It should be no surprise then, that the $L^p$-balls are convex since we've been using convexity non-stop in this entire post (in fact it seems like the only tool we have for these $L^p$ inequalities). Another benefit of convexity arguments is that the equality case pops out very easily (especially if there's strict convexity).
I provide more details:
Theorem: for a vector space $V$ (taking real valued coefficients) with $\|\bullet\| : V \to [0,\infty)$ and $\bar B_1:= \{x\in V: \|x\|\leq 1\}$, TFAE
- Triangle inequality $\forall x,y$, $\|x+y\|\leq \|x\|+\|y\|$.
- Convexity of unit ball: $x,y\in \bar B_1 \implies$ any convex combination $\lambda\in [0,1]$, $\lambda x + (1-\lambda)y \in \bar B_1$
- Ball contains chords: $\|x\|,\|y\|=1 \implies$ any convex combination $\lambda\in [0,1]$, $\lambda x + (1-\lambda)y \in\bar B_1$
(for equality case, can show Triangle Ineq for LI (linearly independent) vectors, Strict Convexity of Unit Ball i.e. $x\neq y \implies $ convex combination in $B_1 \subsetneq \bar B_1$, and Ball Strictly Contains Chords are equivalent.)

..........

- **TASKS**:
a – Check each statement against the text on convexity and norms, and answer yes or no for each, quoting the words of the text that decide it. (i) Convexity arguments make the equality case easy to get, especially with strict convexity. (ii) The theorem is stated for vector spaces with complex coefficients. (iii) One of the equivalent conditions is that the ball contains chords.
b – Go on with the text on convexity and norms, picking up right after its last sentence.
The records that come next are separate material and have no tie to the text on convexity and norms.

(Records from a collection)
..........

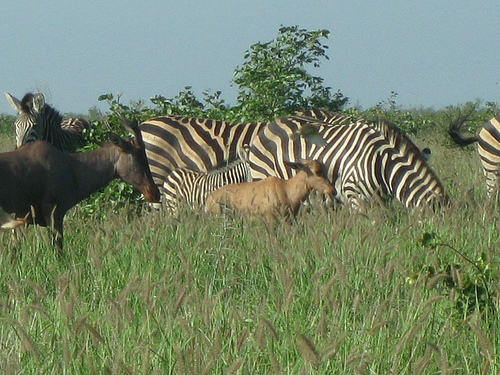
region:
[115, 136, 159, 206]
the head of an animal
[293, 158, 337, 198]
the head of an animal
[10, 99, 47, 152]
the head of an animal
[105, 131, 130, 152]
the ear of an animal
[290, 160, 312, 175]
the ear of an animal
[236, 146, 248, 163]
the ear of an animal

..........

- **ANSWERS GIVEN**:
a –
(i) Yes: "the equality case pops out very easily (especially if there's strict convexity)"
(ii) No: "(taking real valued coefficients)"
(iii) Yes: "Ball contains chords"

b –
Clearly $(1)\implies (2) \implies (3)$. To show $(3) \implies (1)$, we have the following picture: given arbitrary $x,y\in V$, I can use the parallelogram rule to draw $x+y\in V$ (orange below). $(3)$ tells us that all points on the blue line (chord between $\tilde x := \frac{x}{\|x\|}, \tilde y := \frac{y}{\|y\|}$) have norm $\leq 1$:
How do we use the norm information about blue points to deduce something about the norm of the orange $x+y$ point? Well, drawing the green line below, we see $x+y = c \cdot (\lambda\tilde x + (1-\lambda) \tilde y$ for some $\lambda \in [0,1]$ and $c\in [0,\infty)$:
Intuitively we can solve for $\lambda, C$ uniquely because may assume $x,y$ are linearly independent (if not, triangle inequality is trivial), and then uniqueness of representation of linear combinations of LI vectors gives unique $\lambda, C$ (this is not necessary, but I point it out anyways). Solving for $\lambda, C$ we arrive at $$\lambda = \frac{\|x\|}{\|x\|+\|y\|}, C = \|x\|+\|y\|,$$
and so the blue information, passed on to the orange point $x+y$ via the green line, becomes exactly the triangle inequality.
Finally, showing $(3)$ for $\|f\|_p$ (no more $1/p$ power!) is easy by pointwise inequalities and convexity of $|x|^p$, as I did above.
Anyways, the way Minkowski's inequality is proved in this aforementioned MSE question can be easily rephrased into the standard proof using Holder's inequality
which in turn generalizes straightforwardly to the Holder-inequality proof of Minkowski's integral inequality.
TL;DR all the $L^p$ inequalities follow fairly easily from convexity (+ ideas like arbitraging scaling symmetry)